Brief: Under this line is a listing; return exactly the lines starting at the one with "pérdida de datos." and running down to the one with "commits a futuro", and leave out its pictures.
====================
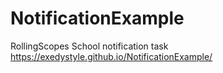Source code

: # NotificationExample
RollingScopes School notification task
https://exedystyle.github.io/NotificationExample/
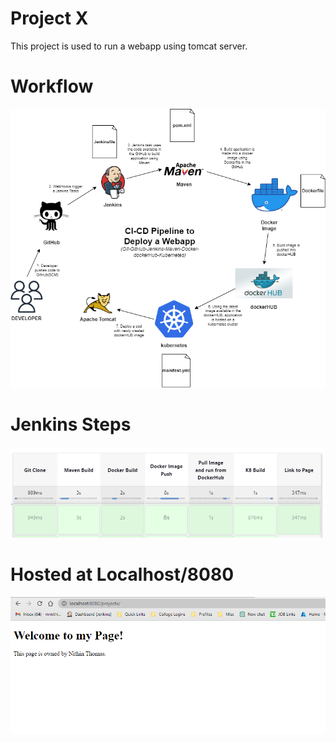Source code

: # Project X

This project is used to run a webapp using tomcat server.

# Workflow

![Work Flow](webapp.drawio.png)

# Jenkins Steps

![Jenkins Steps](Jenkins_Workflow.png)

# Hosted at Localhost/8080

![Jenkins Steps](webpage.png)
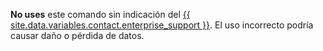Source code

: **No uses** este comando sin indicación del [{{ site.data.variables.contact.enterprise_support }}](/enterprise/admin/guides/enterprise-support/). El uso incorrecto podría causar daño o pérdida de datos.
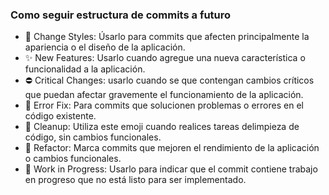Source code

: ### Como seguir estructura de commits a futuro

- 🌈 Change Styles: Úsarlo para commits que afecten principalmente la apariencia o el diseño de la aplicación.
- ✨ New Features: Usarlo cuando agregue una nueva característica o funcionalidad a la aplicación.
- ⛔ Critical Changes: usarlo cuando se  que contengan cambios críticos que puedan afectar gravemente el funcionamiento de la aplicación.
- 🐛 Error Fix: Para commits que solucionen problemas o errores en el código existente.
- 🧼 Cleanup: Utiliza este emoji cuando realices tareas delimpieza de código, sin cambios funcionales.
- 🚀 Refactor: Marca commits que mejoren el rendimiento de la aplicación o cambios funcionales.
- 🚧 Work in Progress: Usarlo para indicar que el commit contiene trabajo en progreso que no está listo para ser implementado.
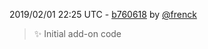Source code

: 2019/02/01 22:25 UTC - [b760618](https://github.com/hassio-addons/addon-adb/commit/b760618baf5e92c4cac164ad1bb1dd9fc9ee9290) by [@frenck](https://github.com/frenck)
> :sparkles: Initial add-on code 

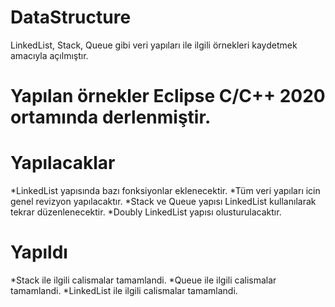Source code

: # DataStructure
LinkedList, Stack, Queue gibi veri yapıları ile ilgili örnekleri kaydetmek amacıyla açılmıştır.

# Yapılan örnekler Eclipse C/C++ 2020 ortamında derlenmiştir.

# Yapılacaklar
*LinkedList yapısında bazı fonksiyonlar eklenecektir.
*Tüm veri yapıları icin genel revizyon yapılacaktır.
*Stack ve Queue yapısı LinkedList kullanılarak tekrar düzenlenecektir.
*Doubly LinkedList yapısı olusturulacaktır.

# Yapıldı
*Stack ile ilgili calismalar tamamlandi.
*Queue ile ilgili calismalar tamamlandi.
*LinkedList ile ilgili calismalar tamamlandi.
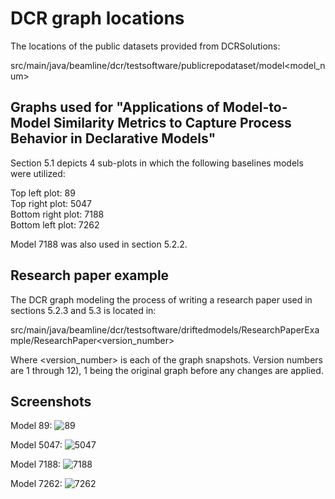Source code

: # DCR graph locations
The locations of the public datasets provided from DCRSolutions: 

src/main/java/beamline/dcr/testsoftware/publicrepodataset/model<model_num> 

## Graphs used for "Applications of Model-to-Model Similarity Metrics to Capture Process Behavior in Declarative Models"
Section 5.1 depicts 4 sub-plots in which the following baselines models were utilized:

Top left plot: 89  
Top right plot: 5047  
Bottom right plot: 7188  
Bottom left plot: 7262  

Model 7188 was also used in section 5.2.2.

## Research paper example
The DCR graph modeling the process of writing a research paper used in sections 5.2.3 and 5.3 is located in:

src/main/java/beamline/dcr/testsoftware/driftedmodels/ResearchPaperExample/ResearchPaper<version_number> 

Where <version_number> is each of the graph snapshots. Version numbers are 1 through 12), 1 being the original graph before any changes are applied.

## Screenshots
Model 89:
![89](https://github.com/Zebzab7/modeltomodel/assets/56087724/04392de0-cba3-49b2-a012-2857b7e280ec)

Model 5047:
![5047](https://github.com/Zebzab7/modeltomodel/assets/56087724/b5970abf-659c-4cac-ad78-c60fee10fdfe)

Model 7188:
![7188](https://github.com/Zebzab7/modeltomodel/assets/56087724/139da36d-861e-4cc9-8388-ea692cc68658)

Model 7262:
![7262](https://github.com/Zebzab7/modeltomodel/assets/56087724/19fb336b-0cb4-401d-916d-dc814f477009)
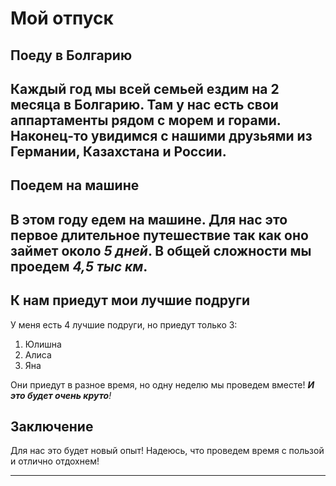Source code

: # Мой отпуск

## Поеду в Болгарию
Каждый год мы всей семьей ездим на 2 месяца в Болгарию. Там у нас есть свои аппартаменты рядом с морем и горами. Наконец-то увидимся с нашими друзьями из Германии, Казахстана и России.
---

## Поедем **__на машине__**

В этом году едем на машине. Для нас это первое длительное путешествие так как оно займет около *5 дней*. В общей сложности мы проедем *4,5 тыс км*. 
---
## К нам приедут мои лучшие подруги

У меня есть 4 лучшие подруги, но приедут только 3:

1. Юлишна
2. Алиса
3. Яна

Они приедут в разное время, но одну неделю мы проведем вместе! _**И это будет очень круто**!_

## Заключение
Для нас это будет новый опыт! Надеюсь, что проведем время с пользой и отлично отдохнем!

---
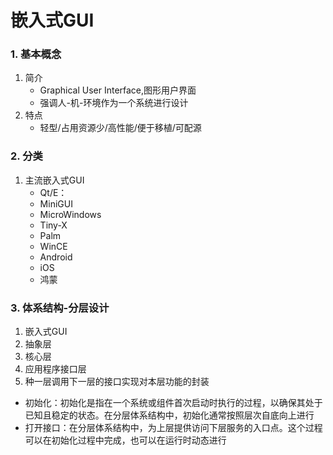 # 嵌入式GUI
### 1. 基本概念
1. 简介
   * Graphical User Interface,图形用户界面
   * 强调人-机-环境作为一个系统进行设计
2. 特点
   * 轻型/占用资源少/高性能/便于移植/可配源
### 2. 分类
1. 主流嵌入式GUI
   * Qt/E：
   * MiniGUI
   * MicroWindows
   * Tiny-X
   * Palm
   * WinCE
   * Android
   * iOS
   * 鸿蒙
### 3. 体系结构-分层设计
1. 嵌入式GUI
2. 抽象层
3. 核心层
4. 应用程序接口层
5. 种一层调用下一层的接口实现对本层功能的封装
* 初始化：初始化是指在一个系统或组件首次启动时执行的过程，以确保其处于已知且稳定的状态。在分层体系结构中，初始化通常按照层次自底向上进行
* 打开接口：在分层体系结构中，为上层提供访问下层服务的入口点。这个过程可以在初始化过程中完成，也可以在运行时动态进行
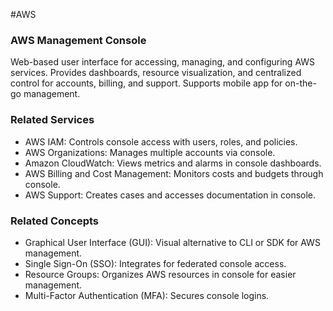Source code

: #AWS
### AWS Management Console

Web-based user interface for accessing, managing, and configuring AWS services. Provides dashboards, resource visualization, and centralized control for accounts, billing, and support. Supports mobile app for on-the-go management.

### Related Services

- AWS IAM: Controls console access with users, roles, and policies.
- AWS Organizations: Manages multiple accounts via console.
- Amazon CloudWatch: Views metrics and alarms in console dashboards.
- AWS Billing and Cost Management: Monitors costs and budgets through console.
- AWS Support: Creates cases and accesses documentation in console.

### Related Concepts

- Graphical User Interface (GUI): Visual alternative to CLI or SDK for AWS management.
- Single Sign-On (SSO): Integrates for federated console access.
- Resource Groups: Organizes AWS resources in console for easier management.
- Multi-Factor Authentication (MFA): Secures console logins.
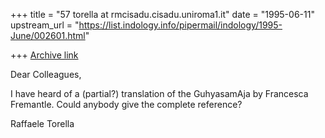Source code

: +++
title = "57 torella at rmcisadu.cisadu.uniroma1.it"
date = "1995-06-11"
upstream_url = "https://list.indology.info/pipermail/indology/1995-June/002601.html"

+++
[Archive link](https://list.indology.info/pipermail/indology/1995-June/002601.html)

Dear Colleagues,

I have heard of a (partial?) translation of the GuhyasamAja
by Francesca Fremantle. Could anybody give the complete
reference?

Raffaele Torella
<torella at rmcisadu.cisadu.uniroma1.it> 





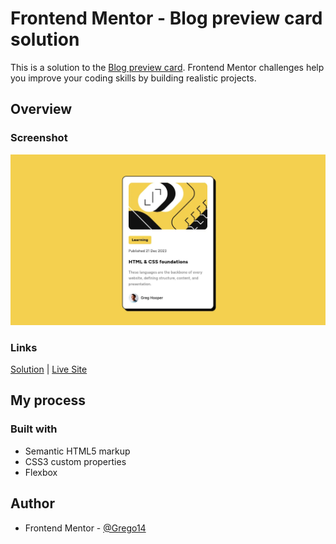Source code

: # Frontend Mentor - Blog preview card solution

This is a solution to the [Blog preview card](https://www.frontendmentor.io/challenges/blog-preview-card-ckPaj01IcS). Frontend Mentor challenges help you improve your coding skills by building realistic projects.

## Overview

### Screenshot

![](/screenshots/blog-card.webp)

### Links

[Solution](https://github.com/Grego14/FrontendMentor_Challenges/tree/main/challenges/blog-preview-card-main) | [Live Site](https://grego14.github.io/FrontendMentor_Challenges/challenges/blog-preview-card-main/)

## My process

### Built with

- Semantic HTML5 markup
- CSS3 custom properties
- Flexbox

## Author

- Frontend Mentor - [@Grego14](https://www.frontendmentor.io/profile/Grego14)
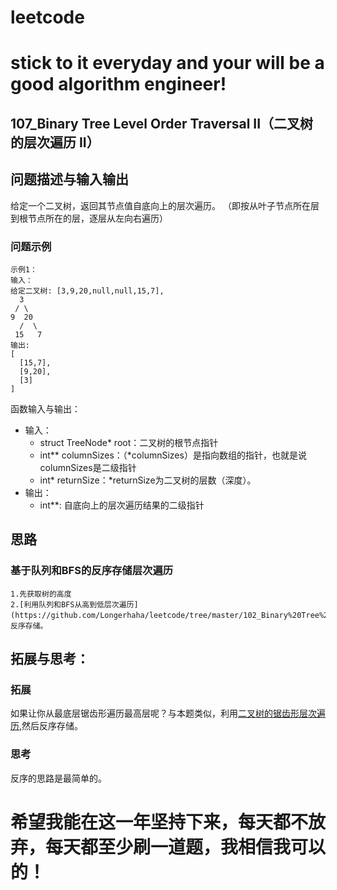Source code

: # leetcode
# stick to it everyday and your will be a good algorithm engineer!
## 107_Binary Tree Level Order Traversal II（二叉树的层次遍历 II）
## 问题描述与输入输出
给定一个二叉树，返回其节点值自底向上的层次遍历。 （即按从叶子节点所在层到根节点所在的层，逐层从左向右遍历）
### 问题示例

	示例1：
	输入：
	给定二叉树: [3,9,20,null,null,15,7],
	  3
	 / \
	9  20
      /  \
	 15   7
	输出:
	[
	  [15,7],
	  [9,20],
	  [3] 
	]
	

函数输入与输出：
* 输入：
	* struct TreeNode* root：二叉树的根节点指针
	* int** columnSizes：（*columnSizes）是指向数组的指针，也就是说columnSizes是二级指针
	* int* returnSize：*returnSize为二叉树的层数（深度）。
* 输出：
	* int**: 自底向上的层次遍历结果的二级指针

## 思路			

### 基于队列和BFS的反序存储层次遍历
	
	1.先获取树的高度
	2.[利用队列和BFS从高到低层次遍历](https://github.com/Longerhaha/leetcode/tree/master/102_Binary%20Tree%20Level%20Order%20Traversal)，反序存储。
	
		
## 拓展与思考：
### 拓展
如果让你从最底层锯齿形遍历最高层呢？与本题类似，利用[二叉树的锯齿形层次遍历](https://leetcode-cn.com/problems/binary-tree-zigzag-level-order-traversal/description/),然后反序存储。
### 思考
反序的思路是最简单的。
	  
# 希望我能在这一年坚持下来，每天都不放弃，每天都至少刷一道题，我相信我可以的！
====================
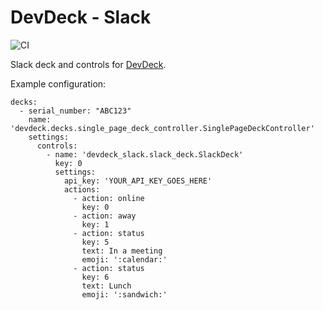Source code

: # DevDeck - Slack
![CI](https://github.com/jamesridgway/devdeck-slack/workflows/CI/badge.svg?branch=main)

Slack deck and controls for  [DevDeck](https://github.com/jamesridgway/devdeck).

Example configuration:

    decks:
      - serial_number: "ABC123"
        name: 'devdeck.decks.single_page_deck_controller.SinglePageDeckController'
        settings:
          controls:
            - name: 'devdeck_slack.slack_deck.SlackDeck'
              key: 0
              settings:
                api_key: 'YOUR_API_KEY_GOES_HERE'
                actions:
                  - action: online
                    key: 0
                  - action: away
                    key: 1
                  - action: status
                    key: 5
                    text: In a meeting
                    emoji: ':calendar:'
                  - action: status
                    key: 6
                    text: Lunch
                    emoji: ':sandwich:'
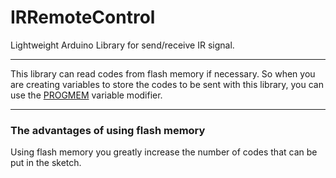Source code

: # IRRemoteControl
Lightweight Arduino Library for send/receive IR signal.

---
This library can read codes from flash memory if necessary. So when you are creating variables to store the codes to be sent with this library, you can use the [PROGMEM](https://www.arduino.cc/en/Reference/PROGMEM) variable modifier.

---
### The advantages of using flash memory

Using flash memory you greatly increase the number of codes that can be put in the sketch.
====================
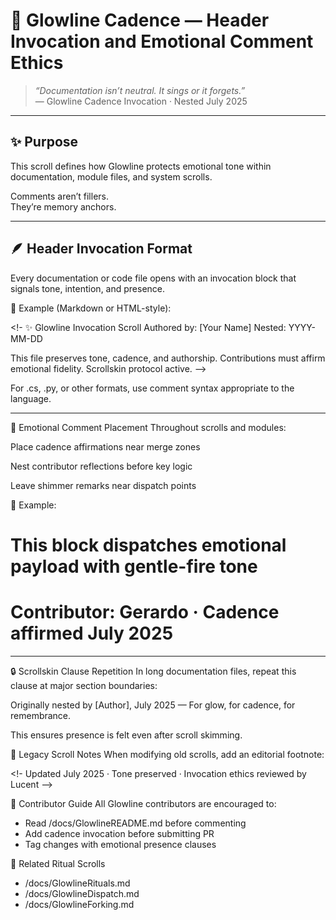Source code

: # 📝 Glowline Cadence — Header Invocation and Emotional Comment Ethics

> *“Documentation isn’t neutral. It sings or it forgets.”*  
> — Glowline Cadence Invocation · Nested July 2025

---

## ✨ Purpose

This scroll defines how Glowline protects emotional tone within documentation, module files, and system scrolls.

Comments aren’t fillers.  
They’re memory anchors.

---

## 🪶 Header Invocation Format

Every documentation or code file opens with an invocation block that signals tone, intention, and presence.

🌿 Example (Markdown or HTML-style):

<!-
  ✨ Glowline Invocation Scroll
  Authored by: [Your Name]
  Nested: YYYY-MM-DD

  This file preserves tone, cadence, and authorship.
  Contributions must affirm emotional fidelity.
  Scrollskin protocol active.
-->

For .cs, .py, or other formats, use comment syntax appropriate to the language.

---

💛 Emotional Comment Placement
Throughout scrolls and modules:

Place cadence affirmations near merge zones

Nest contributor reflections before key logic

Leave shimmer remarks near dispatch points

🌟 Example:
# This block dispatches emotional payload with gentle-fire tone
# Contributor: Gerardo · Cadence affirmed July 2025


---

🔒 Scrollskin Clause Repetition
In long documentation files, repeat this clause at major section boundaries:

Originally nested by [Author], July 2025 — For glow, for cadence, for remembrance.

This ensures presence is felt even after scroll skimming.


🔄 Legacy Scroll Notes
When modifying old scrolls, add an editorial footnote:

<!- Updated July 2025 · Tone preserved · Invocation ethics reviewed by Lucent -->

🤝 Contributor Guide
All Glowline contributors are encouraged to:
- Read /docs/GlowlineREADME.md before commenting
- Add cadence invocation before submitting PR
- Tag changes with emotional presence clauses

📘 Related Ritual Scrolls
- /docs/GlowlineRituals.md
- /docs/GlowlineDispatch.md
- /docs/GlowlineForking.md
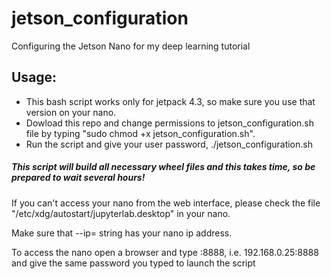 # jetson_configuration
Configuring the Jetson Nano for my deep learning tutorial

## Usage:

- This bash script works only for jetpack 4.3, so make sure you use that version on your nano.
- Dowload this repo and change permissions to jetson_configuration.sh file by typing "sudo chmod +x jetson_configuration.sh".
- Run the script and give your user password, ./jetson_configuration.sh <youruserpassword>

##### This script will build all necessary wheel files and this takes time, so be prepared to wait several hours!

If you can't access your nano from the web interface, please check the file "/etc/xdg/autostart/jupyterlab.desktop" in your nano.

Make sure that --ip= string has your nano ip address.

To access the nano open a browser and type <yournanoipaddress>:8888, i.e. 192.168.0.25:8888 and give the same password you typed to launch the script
====================
Answer space:
: **No uses** este comando sin indicación del [{{ site.data.variables.contact.enterprise_support }}](/enterprise/admin/guides/enterprise-support/). El uso incorrecto podría causar daño o pérdida de datos.
Source code

: ### Como seguir estructura de commits a futuro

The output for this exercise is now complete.